Something great was coming next, Mo Ostin had told Paul, but in the late weeks of 1980 and the start of 1981 he found it difficult to believe. If only because he knew that nothing was coming next. He'd been through it before: the weeks and months of silence; the long, frigid winter of the muse. But it had never lasted as long as this, nor been so obliterating. As if he were being punished for his failures by losing his power to make up for them.

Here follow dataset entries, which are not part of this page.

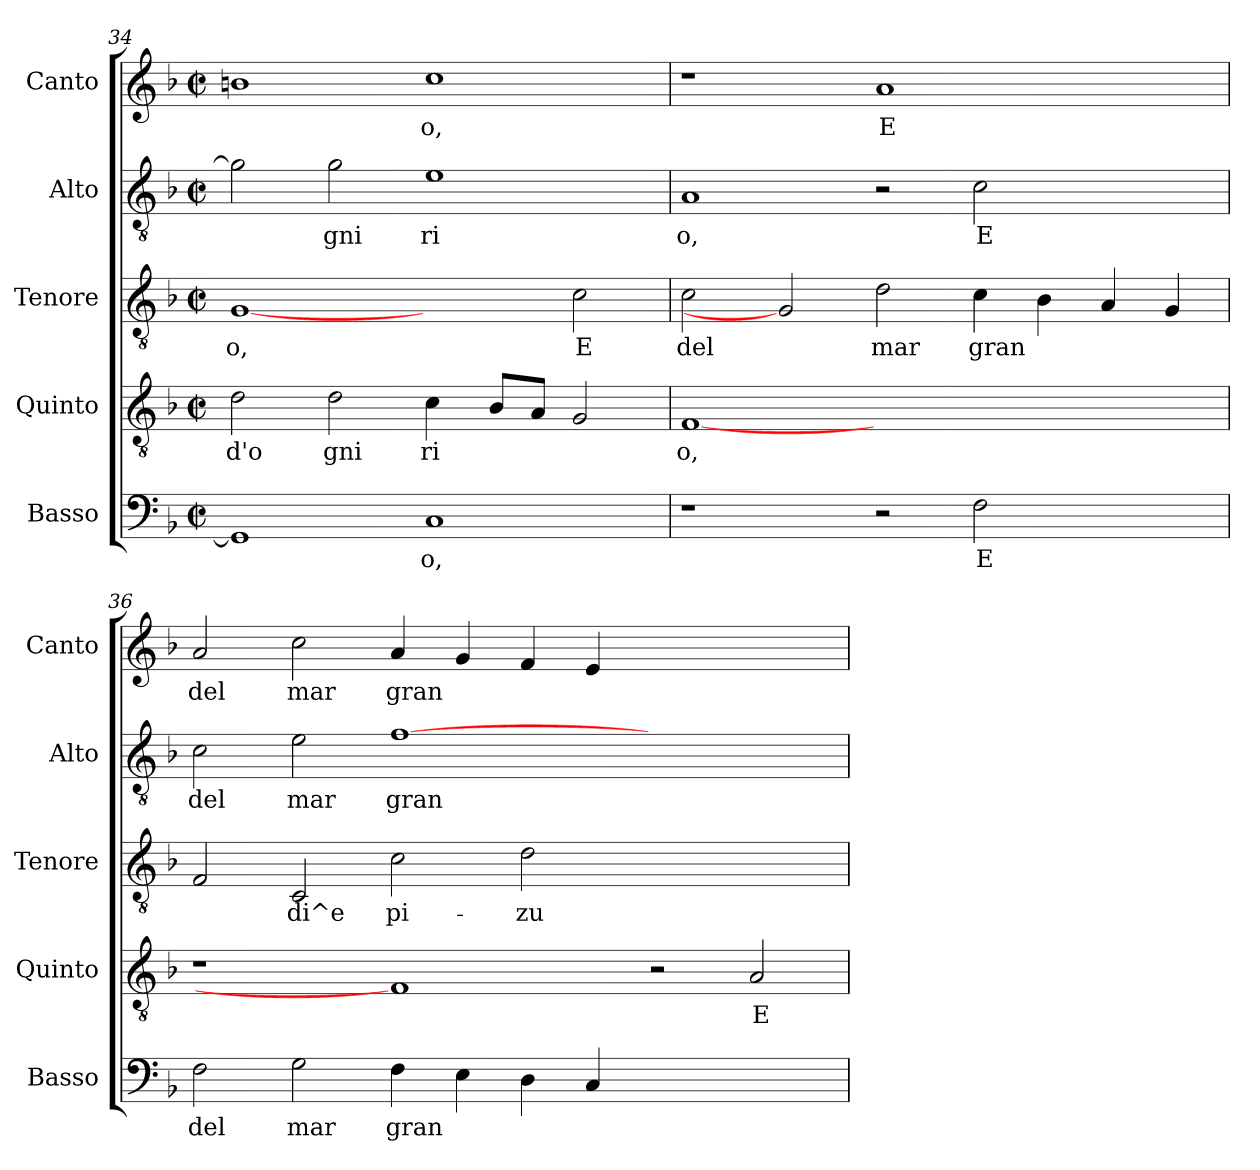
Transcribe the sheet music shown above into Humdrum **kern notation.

**kern	**text	**kern	**text	**kern	**text	**kern	**text	**kern	**text
*part5	*part5	*part4	*part4	*part3	*part3	*part2	*part2	*part1	*part1
*staff5	*staff5	*staff4	*staff4	*staff3	*staff3	*staff2	*staff2	*staff1	*staff1
*I"Basso	*	*I"Quinto	*	*I"Tenore	*	*I"Alto	*	*I"Canto	*
*I'Basso	*	*I'Quinto	*	*I'Tenore	*	*I'Alto	*	*I'Canto	*
*clefF4	*	*clefGv2	*	*clefGv2	*	*clefGv2	*	*clefG2	*
*k[b-]	*	*k[b-]	*	*k[b-]	*	*k[b-]	*	*k[b-]	*
*F:	*	*F:	*	*F:	*	*F:	*	*F:	*
*M2/2	*	*M2/2	*	*M2/2	*	*M2/2	*	*M2/2	*
*met(c|)	*	*met(c|)	*	*met(c|)	*	*met(c|)	*	*met(c|)	*
=34	=34	=34	=34	=34	=34	=34	=34	=34	=34
!	!LO:LY:b:cj	!	!LO:LY:b:cj	!	!LO:LY:b:cj	!	!LO:LY:b:cj	!	!LO:LY:b:cj
1GG]	--	2d\	d'o	[1G	-o,	2g\]	.	1bn	--
!	!	!	!LO:LY:b:cj	!	!	!	!LO:LY:b:cj	!	!
.	.	2d\	gni	.	.	2g\	gni	.	.
!	!LO:LY:b:cj	!	!LO:LY:b:cj	!	!	!	!LO:LY:b:cj	!	!LO:LY:b:cj
1C	-o,	4c\	ri	2ryy	.	1e	ri	1cc	-o,
!	!	!	!LO:LY:b:cj	!	!	!	!	!	!
.	.	8B-/L	.	.	.	.	.	.	.
!	!	!	!LO:LY:b:cj	!	!	!	!	!	!
.	.	8A/J	.	.	.	.	.	.	.
!	!	!	!LO:LY:b:cj	!	!LO:LY:b:cj	!	!	!	!
.	.	2G/	.	2c\	E	.	.	.	.
=35	=35	=35	=35	=35	=35	=35	=35	=35	=35
!	!	!	!LO:LY:b:cj	!	!LO:LY:b:cj	!	!LO:LY:b:cj	!	!
1r	.	[1F	o,	2c\	del	1A	o,	1r	.
.	.	.	.	2G]	.	.	.	.	.
!	!	!	!	!	!LO:LY:b:cj	!	!	!	!LO:LY:b:cj
2r	.	1.ryy	.	2d\	mar	2r	.	1a	E
!	!LO:LY:b:cj	!	!	!	!LO:LY:b:cj	!	!LO:LY:b:cj	!	!
2F\	E	.	.	4c\	gran-	2c\	E	.	.
!	!	!	!	!	!LO:LY:b:cj	!	!	!	!
.	.	.	.	4B-\	--	.	.	.	.
!	!	!	!	!	!LO:LY:b:cj	!	!	!	!
2ryy	.	.	.	4A/	--	2ryy	.	2ryy	.
!	!	!	!	!	!LO:LY:b:cj	!	!	!	!
.	.	.	.	4G/	--	.	.	.	.
=36	=36	=36	=36	=36	=36	=36	=36	=36	=36
!	!LO:LY:b:cj	!	!	!	!LO:LY:b:cj	!	!LO:LY:b:cj	!	!LO:LY:b:cj
2F\	del	1r	.	2F/	--	2c\	del	2a/	del
!	!LO:LY:b:cj	!	!	!	!LO:LY:b:cj	!	!LO:LY:b:cj	!	!LO:LY:b:cj
2G\	mar	.	.	2C/	-di^e	2e\	mar	2cc\	mar
!	!LO:LY:b:cj	!	!	!	!LO:LY:b:cj	!	!LO:LY:b:cj	!	!LO:LY:b:cj
4F\	gran-	1F]	.	2c\	pi-	[>1f	gran	4a/	gran-
!	!LO:LY:b:cj	!	!	!	!	!	!	!	!LO:LY:b:cj
4E\	--	.	.	.	.	.	.	4g/	--
!	!LO:LY:b:cj	!	!	!	!LO:LY:b:cj	!	!	!	!LO:LY:b:cj
4D\	--	.	.	2d\	-zu-	.	.	4f/	--
!	!LO:LY:b:cj	!	!	!	!	!	!	!	!LO:LY:b:cj
4C/	--	.	.	.	.	.	.	4e/	--
1ryy	.	2r	.	1ryy	.	1ryy	.	1ryy	.
!	!	!	!LO:LY:b:cj	!	!	!	!	!	!
.	.	2A/	E	.	.	.	.	.	.
=	=	=	=	=	=	=	=	=	=
*-	*-	*-	*-	*-	*-	*-	*-	*-	*-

It continued through the fall of 1980 and into the winter and spring of 1981. Desperate for relief, Paul called Dr. Roderic Gorney, a psychiatrist on the faculty of UCLA whose influential 1979 book
The Human Agenda
drew on his unique combination of Freudian practice and humanitarian philosophy. That Gorney was the son of songwriter Jay Gorney, who had cowritten the Depression-era classic “Brother, Can You Spare a Dime?,” among many other Broadway and pop hits, as well as discovering the talents of Shirley Temple, was an interesting aside. Paul scheduled an appointment and got on the next flight to Los Angeles. Once he cleared LAX, he jumped into his rental car and drove to the doctor's home office in Brentwood. There he met Gorney, a lanky, gentle-natured man in his midfifties, and considered the doctor's first question: why had he come to see him? It didn't take Paul long to answer: it was all he'd been able to think about for weeks. His problem was that his spirit was so very detached from his circumstances. He was young, healthy, talented, rich, and famous. He was free to do whatever he wanted, nearly all the time. So why was he still so very unhappy? And why couldn't he do the one thing that gave him the most pleasure?

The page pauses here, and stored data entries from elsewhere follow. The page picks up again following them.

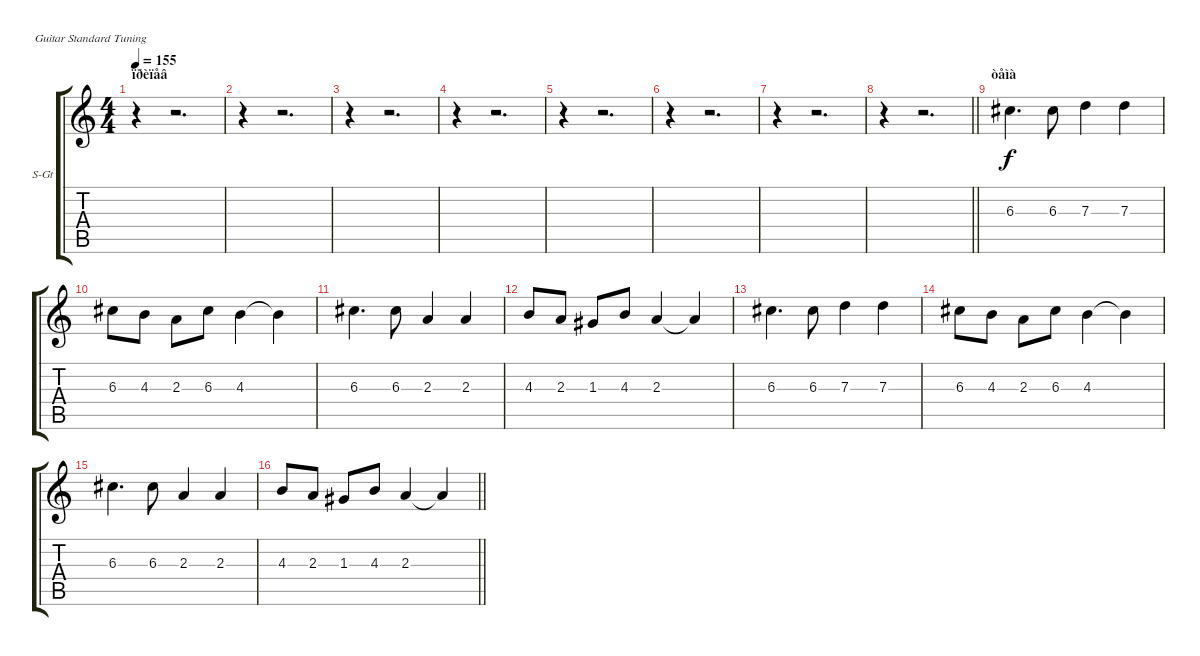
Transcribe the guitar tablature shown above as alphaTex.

\bracketExtendMode groupsimilarinstruments
\firstSystemTrackNameOrientation horizontal
\otherSystemsTrackNameOrientation horizontal
\track ("trumpet" "S-Gt") {instrument tuba}
\staff {score tabs}
\tuning (E4 B3 G3 D3 A2 E2)
\displaytranspose 12
\ts (4 4)
\section ("" "ïðèïåâ")
\tempo 155
\clef g2
\ks c
r.4{dy f} r.2{d} |
r.4 r.2{d} |
r.4 r.2{d} |
r.4 r.2{d} |
r.4 r.2{d} |
r.4 r.2{d} |
r.4 r.2{d} |
\barLineRight lightlight
r.4 r.2{d} |
\section ("" "òåìà")
6.3.4{d} 6.3.8 7.3.4 7.3.4 |
6.3.8 4.3.8 2.3.8 6.3.8 4.3.4 4.3{t}.4 |
6.3.4{d} 6.3.8 2.3.4 2.3.4 |
4.3.8 2.3.8 1.3.8 4.3.8 2.3.4 2.3{t}.4 |
6.3.4{d} 6.3.8 7.3.4 7.3.4 |
6.3.8 4.3.8 2.3.8 6.3.8 4.3.4 4.3{t}.4 |
6.3.4{d} 6.3.8 2.3.4 2.3.4 |
\barLineRight lightlight
4.3.8 2.3.8 1.3.8 4.3.8 2.3.4 2.3{t}.4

After decades of study and practice, Gorney knew all about the labyrinth of anxiety, pride, and shame that fed the creative drive. The shadowlands of impulse, primal experience, and unconscious association; the symbolic bonds between what must be done and what must never be acknowledged. Gorney's signal case had come in the early 1960s, when he was consulting with practitioners in Leningrad (as St. Petersburg was known in the Soviet era). He was presented with a widely renowned concert pianist who, at sixty-two years old, had grown so terrified of performing that she could no longer lay her hands on the keys of a piano, not even the one in her private studio. Just the thought of it made her dizzy. When she sat at the keyboard, her heart raced; if she raised her hands, her lungs constricted. Disaster felt imminent, escape a necessity. Gorney had seen the same thing happen to Vladimir Horowitz one night at the Hollywood Bowl—the maestro taking the stage, sitting at the piano, and then, after a torturous few moments, bolting offstage. Horowitz fought his demons with varying degrees of success for decades, but the female pianist had been rendered mute, and her Soviet doctors were unable to help her.